I see that discussion starts to transform into discussion about light bulbs.
Let me explain the situation better.
I am an engineer at Continental Automotive. We are designing and manufacturing a lot of different kind of ECUs including BCMs ( Body Controll Modules which are responsible fo a lot of functions including lights control).
The light bulb is not a trivial load. It may seem like it's nothing easier than turning on and off a light bulb, but if you consider inrush current, temperature and voltage dependency things quickly start to get tricky.

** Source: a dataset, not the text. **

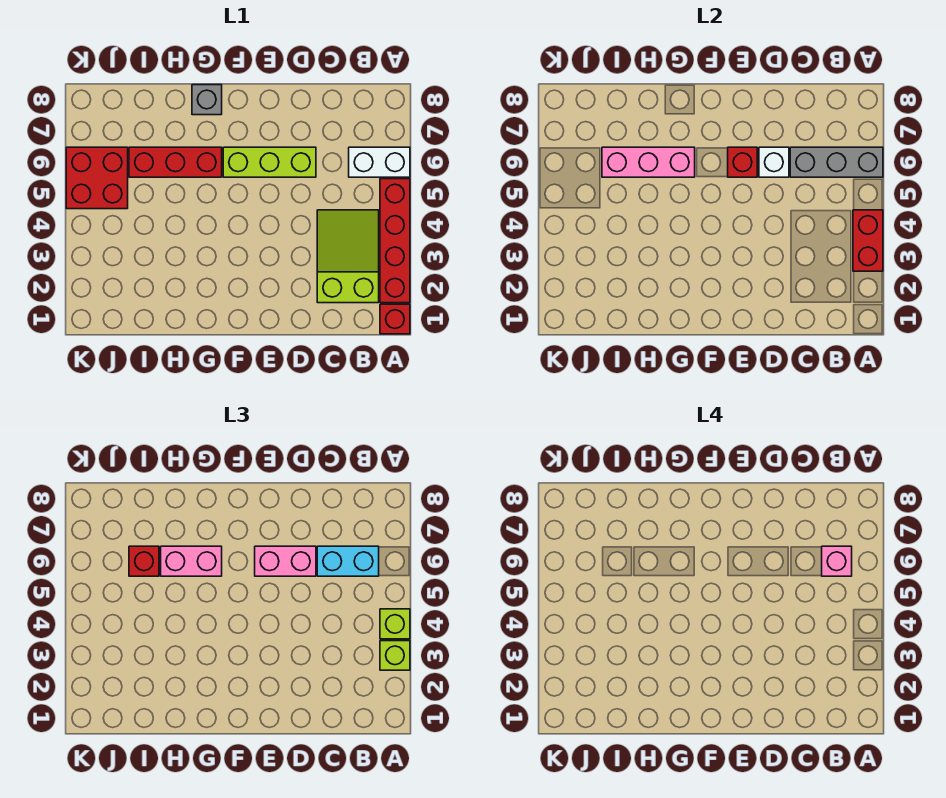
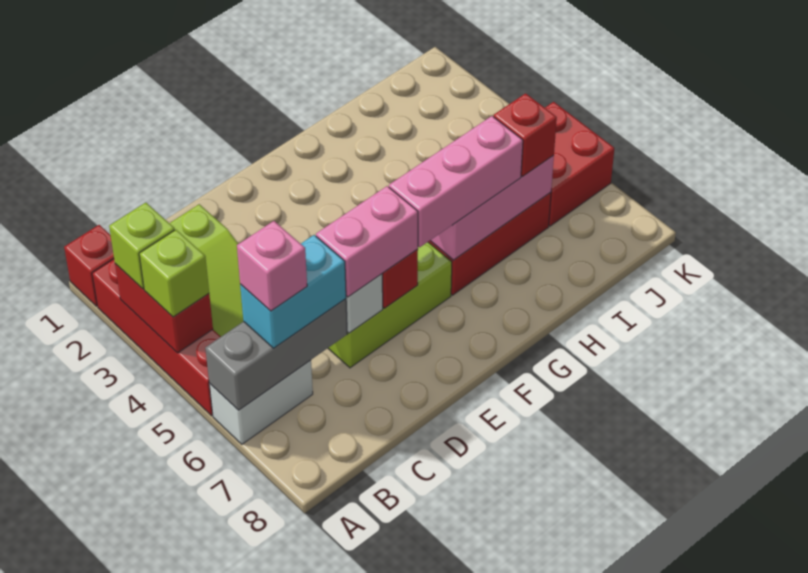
pink brick G6:H6 level 3 -> pink brick F6:H6 level 3
grey brick G8 level 1 -> none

Automotive light bulbs are usually rated for 12V nominal voltage. In case of overvoltage - their lifetime decreases drastically. When the engine is on, the normal voltage on the battery rail is about 13.8-14V (can go up to 18V and all modules must resist for 2 minutes at 25V).
Due to the fact that we are not allowed to overload the light bulbs, we are continuously monitoring the supply voltage and adjust the pwm drive to get the effective voltage down to 12V. This mean that at normal supply voltage we will always get about 85% duty cycle on the bulb.

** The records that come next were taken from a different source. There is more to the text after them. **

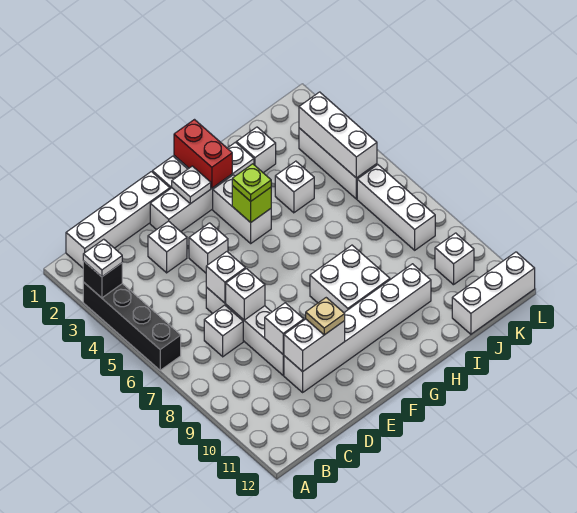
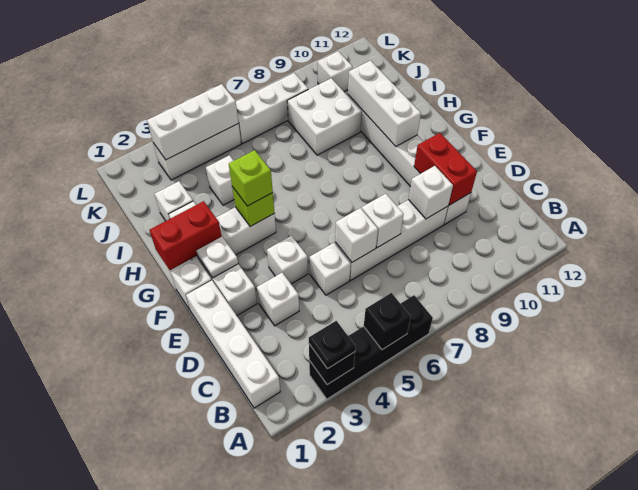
white plate A3 level 3 -> black plate A3 level 3
none -> black brick A5 level 2
white brick C7 level 1 -> white brick D5 level 1
white brick D10:E10 level 2 -> red brick D10:E10 level 2
tan plate E10 level 3 -> none
lime plate G4 level 3 -> lime brick G4 level 3
white brick G8:H9 level 1 -> white brick I8:J9 level 1
white brick J12:L12 level 1 -> white brick G10:I10 level 2

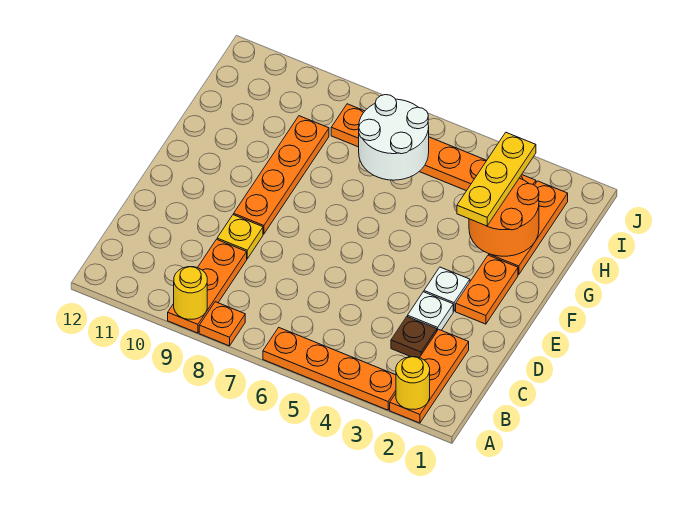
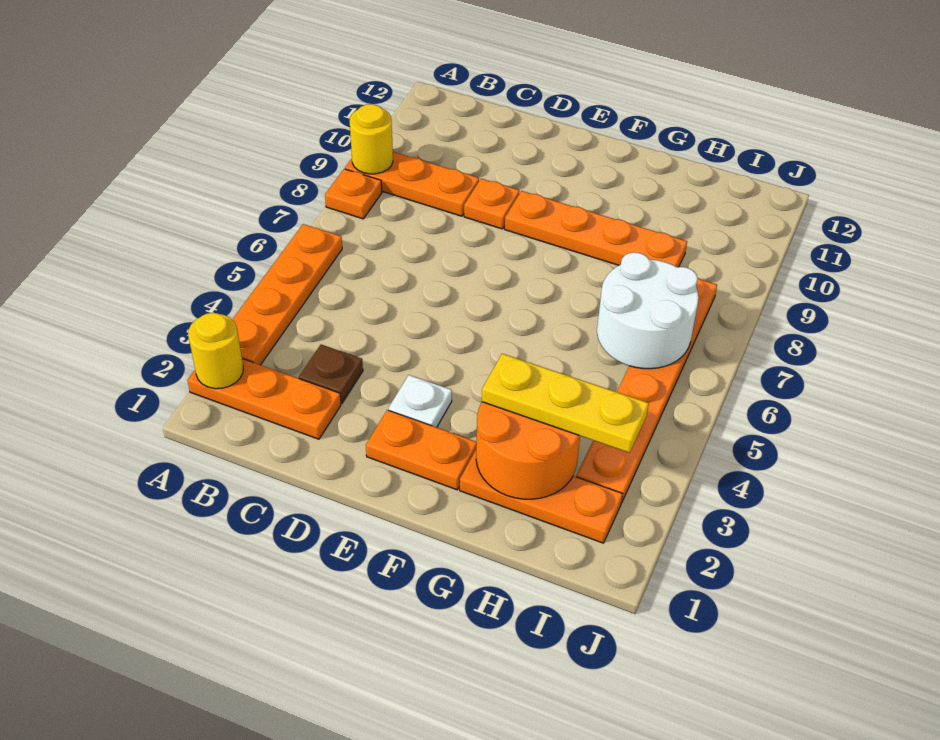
white plate D3 level 1 -> none
yellow plate D9 level 1 -> orange plate D9 level 1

The majority of the tests are done using original loads ( real light bulbs ) but there is a set of tests which can't be done with them.
The tricky tests are open load detection threshold and overload threshold. This are two software configurable limits individual for every output.

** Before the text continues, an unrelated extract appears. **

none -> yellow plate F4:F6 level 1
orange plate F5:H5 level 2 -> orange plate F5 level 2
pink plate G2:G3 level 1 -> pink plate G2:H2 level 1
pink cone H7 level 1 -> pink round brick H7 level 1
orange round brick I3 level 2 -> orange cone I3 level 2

Open load threshold is the current under which we consider the bulb to be interrupted or missing ( it's not zero because you always have some dirt resistance, offsets, noise and so on. Also often one output can controll 2 light bulbs and we must detect that one of them is burned)
Overload is also a software threshold. Basically it's a short circuit protection but it kicks in much soonet than hardware SC protection from drivers.
The ability of precisely measuring low and high currents as well as being able to configure all thresholds are very important for customers.
This is why we must check that during development phases.
The eload should not reproduce the light bulb current profile but must tollerate PWM.
The solution with LC filter is not practical (especially at high supply voltages). In order to have reasonably low ripple current we would have to use inductors over 1H with saturation currents over 5A. Also this solution may cause the ECU to detect open load at turn on of the output because it expects the certain current within a certaion period of time. Inductor will slowdown the current rise time.
You can imagine that we can't adjust the current of the real load to be right at the limits therefore we use an eload for that.
Until now we did these measurements using a separate power supply and a diode to keep the eload in it's linear region but that may trigger another errors in the ECU which slows down the testing process.
The bottleneck is not in the bandwidth of current eloads but in saturation recovery time.
We can't build our own measurement equipment because later we'll get in trouble with our quality mannagers and we'll have to prove that our test jigs are according to standards.
For sure there are shortcuts to evercome these problems ( this is not the first project which we have done ) but I was hoping that there is an eload which can overcome these problems.
Thank you for your answers. Until now the Eload with CC+CV mode looks the most suitable choice but I'll have to investigate that tomorrow more in depth.